___ Data provided
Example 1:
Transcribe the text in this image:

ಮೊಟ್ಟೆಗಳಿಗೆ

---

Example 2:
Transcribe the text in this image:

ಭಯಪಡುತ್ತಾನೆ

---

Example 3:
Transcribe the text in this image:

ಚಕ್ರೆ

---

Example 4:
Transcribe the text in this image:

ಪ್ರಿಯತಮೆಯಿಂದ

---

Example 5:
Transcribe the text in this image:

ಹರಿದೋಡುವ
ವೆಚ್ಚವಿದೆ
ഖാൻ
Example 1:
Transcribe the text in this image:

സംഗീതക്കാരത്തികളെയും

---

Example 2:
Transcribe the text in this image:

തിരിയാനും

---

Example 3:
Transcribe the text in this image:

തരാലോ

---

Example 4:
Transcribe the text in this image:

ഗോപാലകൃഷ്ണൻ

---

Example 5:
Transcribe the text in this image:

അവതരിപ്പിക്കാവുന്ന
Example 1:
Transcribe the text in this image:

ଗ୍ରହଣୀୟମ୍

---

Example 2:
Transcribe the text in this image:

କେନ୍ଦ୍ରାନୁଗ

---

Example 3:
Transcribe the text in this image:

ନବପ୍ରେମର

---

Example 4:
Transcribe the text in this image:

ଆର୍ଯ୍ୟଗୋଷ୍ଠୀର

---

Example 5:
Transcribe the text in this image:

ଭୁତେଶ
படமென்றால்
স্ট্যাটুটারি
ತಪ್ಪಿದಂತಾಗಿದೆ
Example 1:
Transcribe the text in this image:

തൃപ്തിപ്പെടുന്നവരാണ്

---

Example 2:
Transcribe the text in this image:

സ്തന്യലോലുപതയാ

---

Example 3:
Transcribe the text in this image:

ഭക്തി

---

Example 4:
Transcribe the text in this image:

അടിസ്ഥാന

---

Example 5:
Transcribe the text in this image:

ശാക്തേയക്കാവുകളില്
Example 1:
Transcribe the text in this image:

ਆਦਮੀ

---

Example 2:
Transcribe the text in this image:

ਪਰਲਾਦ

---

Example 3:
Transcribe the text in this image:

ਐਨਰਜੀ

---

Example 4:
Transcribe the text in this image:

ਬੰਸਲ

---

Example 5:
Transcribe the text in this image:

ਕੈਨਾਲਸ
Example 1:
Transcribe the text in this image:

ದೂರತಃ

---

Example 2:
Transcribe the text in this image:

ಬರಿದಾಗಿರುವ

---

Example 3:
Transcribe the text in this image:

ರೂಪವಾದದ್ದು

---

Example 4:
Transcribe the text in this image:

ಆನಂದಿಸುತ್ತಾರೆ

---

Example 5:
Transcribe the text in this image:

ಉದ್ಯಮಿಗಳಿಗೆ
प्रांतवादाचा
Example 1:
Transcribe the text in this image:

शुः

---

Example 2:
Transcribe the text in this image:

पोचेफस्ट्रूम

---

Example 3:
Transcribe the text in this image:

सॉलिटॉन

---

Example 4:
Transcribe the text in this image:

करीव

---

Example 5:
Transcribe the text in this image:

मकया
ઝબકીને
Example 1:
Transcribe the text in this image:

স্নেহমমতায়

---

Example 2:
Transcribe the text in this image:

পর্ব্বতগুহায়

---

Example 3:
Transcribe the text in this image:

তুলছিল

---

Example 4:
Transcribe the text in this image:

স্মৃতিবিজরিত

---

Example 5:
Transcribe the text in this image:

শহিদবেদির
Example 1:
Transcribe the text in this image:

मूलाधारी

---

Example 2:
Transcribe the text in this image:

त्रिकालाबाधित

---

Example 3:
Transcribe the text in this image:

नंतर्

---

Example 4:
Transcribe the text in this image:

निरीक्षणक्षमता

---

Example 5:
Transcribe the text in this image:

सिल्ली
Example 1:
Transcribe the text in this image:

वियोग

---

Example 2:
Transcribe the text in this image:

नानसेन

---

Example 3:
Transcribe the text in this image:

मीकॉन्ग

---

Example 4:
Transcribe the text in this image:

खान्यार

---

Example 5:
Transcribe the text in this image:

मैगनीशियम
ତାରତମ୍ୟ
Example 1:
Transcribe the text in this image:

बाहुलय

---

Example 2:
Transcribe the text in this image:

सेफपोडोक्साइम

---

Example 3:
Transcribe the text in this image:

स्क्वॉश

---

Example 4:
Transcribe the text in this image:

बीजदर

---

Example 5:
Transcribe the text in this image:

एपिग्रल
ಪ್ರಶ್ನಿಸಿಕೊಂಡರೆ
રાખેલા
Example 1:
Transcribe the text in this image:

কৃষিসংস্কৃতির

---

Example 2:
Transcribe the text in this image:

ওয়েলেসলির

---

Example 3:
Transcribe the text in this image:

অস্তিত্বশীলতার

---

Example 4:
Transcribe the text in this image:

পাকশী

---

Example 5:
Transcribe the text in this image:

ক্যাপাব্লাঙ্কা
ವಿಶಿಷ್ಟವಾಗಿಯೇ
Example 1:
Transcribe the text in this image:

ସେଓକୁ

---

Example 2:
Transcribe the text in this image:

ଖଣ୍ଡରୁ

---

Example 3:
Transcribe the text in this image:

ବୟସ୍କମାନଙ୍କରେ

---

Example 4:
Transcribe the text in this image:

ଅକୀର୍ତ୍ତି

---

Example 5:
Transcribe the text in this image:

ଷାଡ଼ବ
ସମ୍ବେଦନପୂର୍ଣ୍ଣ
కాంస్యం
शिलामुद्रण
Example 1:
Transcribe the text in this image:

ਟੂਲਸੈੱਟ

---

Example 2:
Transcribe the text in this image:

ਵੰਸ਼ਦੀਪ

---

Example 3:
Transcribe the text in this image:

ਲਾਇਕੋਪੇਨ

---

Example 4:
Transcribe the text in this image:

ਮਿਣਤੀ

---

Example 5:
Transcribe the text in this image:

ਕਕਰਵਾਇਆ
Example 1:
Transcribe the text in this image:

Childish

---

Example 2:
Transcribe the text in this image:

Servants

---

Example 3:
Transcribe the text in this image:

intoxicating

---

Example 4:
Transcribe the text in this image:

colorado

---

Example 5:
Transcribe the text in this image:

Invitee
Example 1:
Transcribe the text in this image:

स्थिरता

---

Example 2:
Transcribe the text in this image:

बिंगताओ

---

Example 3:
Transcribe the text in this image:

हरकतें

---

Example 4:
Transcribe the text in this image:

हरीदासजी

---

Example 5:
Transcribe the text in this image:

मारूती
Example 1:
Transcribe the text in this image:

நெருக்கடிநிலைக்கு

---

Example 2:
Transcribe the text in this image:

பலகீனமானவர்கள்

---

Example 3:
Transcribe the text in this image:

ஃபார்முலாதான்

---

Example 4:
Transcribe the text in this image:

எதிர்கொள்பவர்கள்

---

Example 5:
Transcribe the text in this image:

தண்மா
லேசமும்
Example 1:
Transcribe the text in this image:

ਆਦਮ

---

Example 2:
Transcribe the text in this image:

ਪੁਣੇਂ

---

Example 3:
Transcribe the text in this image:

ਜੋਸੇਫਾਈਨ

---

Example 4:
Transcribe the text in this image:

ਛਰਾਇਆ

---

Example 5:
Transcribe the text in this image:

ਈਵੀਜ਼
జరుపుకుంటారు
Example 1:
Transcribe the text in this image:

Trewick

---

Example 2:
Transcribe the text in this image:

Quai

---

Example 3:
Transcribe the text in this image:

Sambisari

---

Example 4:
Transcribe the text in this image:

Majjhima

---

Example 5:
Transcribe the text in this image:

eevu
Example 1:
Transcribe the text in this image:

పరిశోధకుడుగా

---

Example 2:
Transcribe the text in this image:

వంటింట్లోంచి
______
Description of the task:
Would you output every entry exactly as it was written?

Solution:
Example 1:
Transcribe the text in this image:

ಮೊಟ್ಟೆಗಳಿಗೆ

---

Example 2:
Transcribe the text in this image:

ಭಯಪಡುತ್ತಾನೆ

---

Example 3:
Transcribe the text in this image:

ಚಕ್ರೆ

---

Example 4:
Transcribe the text in this image:

ಪ್ರಿಯತಮೆಯಿಂದ

---

Example 5:
Transcribe the text in this image:

ಹರಿದೋಡುವ
ವೆಚ್ಚವಿದೆ
ഖാൻ
Example 1:
Transcribe the text in this image:

സംഗീതക്കാരത്തികളെയും

---

Example 2:
Transcribe the text in this image:

തിരിയാനും

---

Example 3:
Transcribe the text in this image:

തരാലോ

---

Example 4:
Transcribe the text in this image:

ഗോപാലകൃഷ്ണൻ

---

Example 5:
Transcribe the text in this image:

അവതരിപ്പിക്കാവുന്ന
Example 1:
Transcribe the text in this image:

ଗ୍ରହଣୀୟମ୍

---

Example 2:
Transcribe the text in this image:

କେନ୍ଦ୍ରାନୁଗ

---

Example 3:
Transcribe the text in this image:

ନବପ୍ରେମର

---

Example 4:
Transcribe the text in this image:

ଆର୍ଯ୍ୟଗୋଷ୍ଠୀର

---

Example 5:
Transcribe the text in this image:

ଭୁତେଶ
படமென்றால்
স্ট্যাটুটারি
ತಪ್ಪಿದಂತಾಗಿದೆ
Example 1:
Transcribe the text in this image:

തൃപ്തിപ്പെടുന്നവരാണ്

---

Example 2:
Transcribe the text in this image:

സ്തന്യലോലുപതയാ

---

Example 3:
Transcribe the text in this image:

ഭക്തി

---

Example 4:
Transcribe the text in this image:

അടിസ്ഥാന

---

Example 5:
Transcribe the text in this image:

ശാക്തേയക്കാവുകളില്
Example 1:
Transcribe the text in this image:

ਆਦਮੀ

---

Example 2:
Transcribe the text in this image:

ਪਰਲਾਦ

---

Example 3:
Transcribe the text in this image:

ਐਨਰਜੀ

---

Example 4:
Transcribe the text in this image:

ਬੰਸਲ

---

Example 5:
Transcribe the text in this image:

ਕੈਨਾਲਸ
Example 1:
Transcribe the text in this image:

ದೂರತಃ

---

Example 2:
Transcribe the text in this image:

ಬರಿದಾಗಿರುವ

---

Example 3:
Transcribe the text in this image:

ರೂಪವಾದದ್ದು

---

Example 4:
Transcribe the text in this image:

ಆನಂದಿಸುತ್ತಾರೆ

---

Example 5:
Transcribe the text in this image:

ಉದ್ಯಮಿಗಳಿಗೆ
प्रांतवादाचा
Example 1:
Transcribe the text in this image:

शुः

---

Example 2:
Transcribe the text in this image:

पोचेफस्ट्रूम

---

Example 3:
Transcribe the text in this image:

सॉलिटॉन

---

Example 4:
Transcribe the text in this image:

करीव

---

Example 5:
Transcribe the text in this image:

मकया
ઝબકીને
Example 1:
Transcribe the text in this image:

স্নেহমমতায়

---

Example 2:
Transcribe the text in this image:

পর্ব্বতগুহায়

---

Example 3:
Transcribe the text in this image:

তুলছিল

---

Example 4:
Transcribe the text in this image:

স্মৃতিবিজরিত

---

Example 5:
Transcribe the text in this image:

শহিদবেদির
Example 1:
Transcribe the text in this image:

मूलाधारी

---

Example 2:
Transcribe the text in this image:

त्रिकालाबाधित

---

Example 3:
Transcribe the text in this image:

नंतर्

---

Example 4:
Transcribe the text in this image:

निरीक्षणक्षमता

---

Example 5:
Transcribe the text in this image:

सिल्ली
Example 1:
Transcribe the text in this image:

वियोग

---

Example 2:
Transcribe the text in this image:

नानसेन

---

Example 3:
Transcribe the text in this image:

मीकॉन्ग

---

Example 4:
Transcribe the text in this image:

खान्यार

---

Example 5:
Transcribe the text in this image:

मैगनीशियम
ତାରତମ୍ୟ
Example 1:
Transcribe the text in this image:

बाहुलय

---

Example 2:
Transcribe the text in this image:

सेफपोडोक्साइम

---

Example 3:
Transcribe the text in this image:

स्क्वॉश

---

Example 4:
Transcribe the text in this image:

बीजदर

---

Example 5:
Transcribe the text in this image:

एपिग्रल
ಪ್ರಶ್ನಿಸಿಕೊಂಡರೆ
રાખેલા
Example 1:
Transcribe the text in this image:

কৃষিসংস্কৃতির

---

Example 2:
Transcribe the text in this image:

ওয়েলেসলির

---

Example 3:
Transcribe the text in this image:

অস্তিত্বশীলতার

---

Example 4:
Transcribe the text in this image:

পাকশী

---

Example 5:
Transcribe the text in this image:

ক্যাপাব্লাঙ্কা
ವಿಶಿಷ್ಟವಾಗಿಯೇ
Example 1:
Transcribe the text in this image:

ସେଓକୁ

---

Example 2:
Transcribe the text in this image:

ଖଣ୍ଡରୁ

---

Example 3:
Transcribe the text in this image:

ବୟସ୍କମାନଙ୍କରେ

---

Example 4:
Transcribe the text in this image:

ଅକୀର୍ତ୍ତି

---

Example 5:
Transcribe the text in this image:

ଷାଡ଼ବ
ସମ୍ବେଦନପୂର୍ଣ୍ଣ
కాంస్యం
शिलामुद्रण
Example 1:
Transcribe the text in this image:

ਟੂਲਸੈੱਟ

---

Example 2:
Transcribe the text in this image:

ਵੰਸ਼ਦੀਪ

---

Example 3:
Transcribe the text in this image:

ਲਾਇਕੋਪੇਨ

---

Example 4:
Transcribe the text in this image:

ਮਿਣਤੀ

---

Example 5:
Transcribe the text in this image:

ਕਕਰਵਾਇਆ
Example 1:
Transcribe the text in this image:

Childish

---

Example 2:
Transcribe the text in this image:

Servants

---

Example 3:
Transcribe the text in this image:

intoxicating

---

Example 4:
Transcribe the text in this image:

colorado

---

Example 5:
Transcribe the text in this image:

Invitee
Example 1:
Transcribe the text in this image:

स्थिरता

---

Example 2:
Transcribe the text in this image:

बिंगताओ

---

Example 3:
Transcribe the text in this image:

हरकतें

---

Example 4:
Transcribe the text in this image:

हरीदासजी

---

Example 5:
Transcribe the text in this image:

मारूती
Example 1:
Transcribe the text in this image:

நெருக்கடிநிலைக்கு

---

Example 2:
Transcribe the text in this image:

பலகீனமானவர்கள்

---

Example 3:
Transcribe the text in this image:

ஃபார்முலாதான்

---

Example 4:
Transcribe the text in this image:

எதிர்கொள்பவர்கள்

---

Example 5:
Transcribe the text in this image:

தண்மா
லேசமும்
Example 1:
Transcribe the text in this image:

ਆਦਮ

---

Example 2:
Transcribe the text in this image:

ਪੁਣੇਂ

---

Example 3:
Transcribe the text in this image:

ਜੋਸੇਫਾਈਨ

---

Example 4:
Transcribe the text in this image:

ਛਰਾਇਆ

---

Example 5:
Transcribe the text in this image:

ਈਵੀਜ਼
జరుపుకుంటారు
Example 1:
Transcribe the text in this image:

Trewick

---

Example 2:
Transcribe the text in this image:

Quai

---

Example 3:
Transcribe the text in this image:

Sambisari

---

Example 4:
Transcribe the text in this image:

Majjhima

---

Example 5:
Transcribe the text in this image:

eevu
Example 1:
Transcribe the text in this image:

పరిశోధకుడుగా

---

Example 2:
Transcribe the text in this image:

వంటింట్లోంచి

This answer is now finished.